Sie kennen das Sprichwort: „Fresser werden nicht geboren, Fresser werden erzogen.“ Sind Sie der neue Erziehungsminister?

Ich kenne auch ein Sprichwort: „Was Hänschen nicht lernt, lernt Hans nimmermehr.“ Wir brauchen also eine Ernährungsumgebung, in der Kinder gesund aufwachsen können. Kinder schützen und Eltern unterstützen, darum geht es.

Die Zeitungsverleger sprechen von einem Angriff auf die Pressefreiheit durch das Verbotsvorhaben, weil Medien sich durch Werbung finanzieren.
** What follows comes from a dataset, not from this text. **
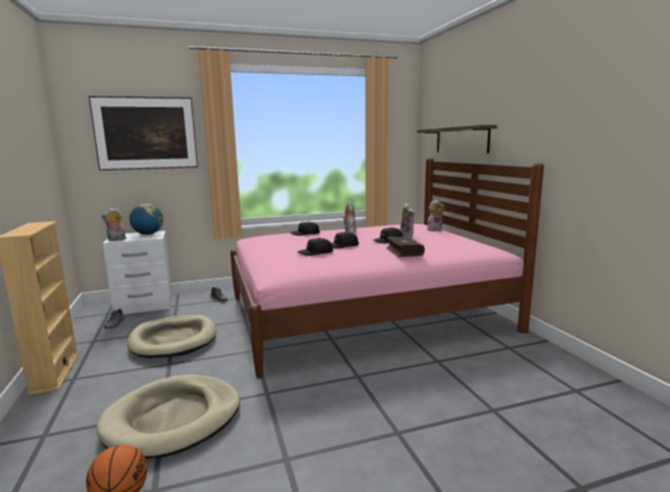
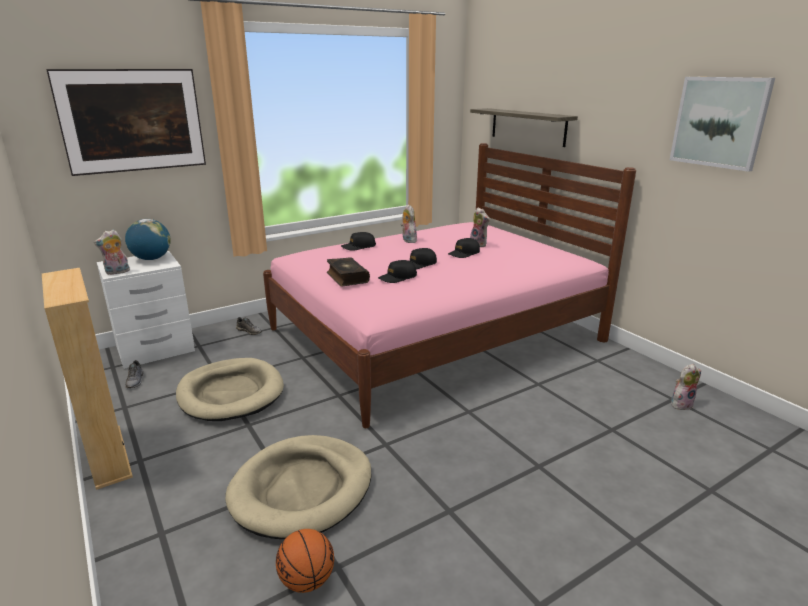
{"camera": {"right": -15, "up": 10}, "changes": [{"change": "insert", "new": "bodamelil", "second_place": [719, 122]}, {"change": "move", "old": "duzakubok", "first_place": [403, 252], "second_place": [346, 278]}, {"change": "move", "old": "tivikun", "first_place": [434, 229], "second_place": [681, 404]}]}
Hatten Sie diese Folge bedacht?

Den Vorwurf finde ich inhaltlich und im Ton übertrieben. Nochmals: Niemand verbietet Werbung! Uns geht es um Werbung für viel zu süße, salzige und fettige Lebensmittel, die sich an Kinder richtet und deren Gesundheit riskiert. Da geht es also um Art, Inhalt, Gestaltung oder auch das Werbeumfeld. Natürlich können Unternehmen auch bei Kindern weiter werben, aber dann eben für ausgewogene Produkte. Manche Hersteller machen das übrigens schon längst und verweisen explizit darauf, dass etwa ihre Frühstückscerealien die wissenschaftlich basierten Nährwert-Kriterien der Weltgesundheitsorganisation einhalten, an denen wir uns orientieren.

Im Ernst: Hat Ihr Verbotsvorhaben, so gut gemeint es ist, überhaupt eine Chance? Wie wollen Sie den Konflikt mit Werbebranche und Süßwarenindustrie lösen?

Ich weiß ja nicht, mit wem Sie bisher darüber gesprochen haben. Ich freue ich mich über die riesige Unterstützung aus der Gesellschaft, gerade auch von so vielen Eltern. Auch die Verbraucherschutzministerinnen und -minister der Länder haben mich ja parteiübergreifend aufgefordert, hier aktiv zu werden. Und in der Koalition haben wir uns ja, wie bereits gesagt, auf diesen Auftrag geeinigt. Jetzt werden wir die Details diskutieren.